I was chopping vegetables for dinner, silent tears running down my face.
I had just gotten off the phone with my sister. It was cancer.
She was terrified and feeling alone, despite the love I tried to pour through the phone. All I could do was listen and witness her pain. Be a witness to her strength. To the woman she was before this label she was already chafing against: cancer patient. I had held it together for her but after hanging up, broke down. All that was left now were tears and the sound of the knife on the cutting board.
My husband came home. He walked in, set down his backpack, glanced at me and went about his business.
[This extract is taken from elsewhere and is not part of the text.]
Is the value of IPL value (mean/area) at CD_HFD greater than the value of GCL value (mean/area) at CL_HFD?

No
As I cried, he checked his voicemail. Got himself a drink. Went through the mail. When the tears did not stop after 20 minutes, he asked me what was wrong. He stood about five feet away, as if my grief might be contagious. When I told him Anne had cancer, he said with a very distinct remoteness, “Oh. I’m sorry to hear that.” And walked out of the room into the office, shutting the door.
Something in me clicked.
I had, of late, become somewhat resigned to feeling lonely in my marriage. I had struggled for years over the right thing to do. I stayed mainly for my kids and if I am completely honest, also because I was terrified of being in the world again without financial support. But that night, I knew I deserved more. More respect. More love. More understanding. More dignity.
And so I followed him into the office and asked quietly, “Do you still love me?” His answer was no. He thought our marriage was damaged beyond repair.
My Before had just ended, and at my own hands. And the first of many Afters had begun.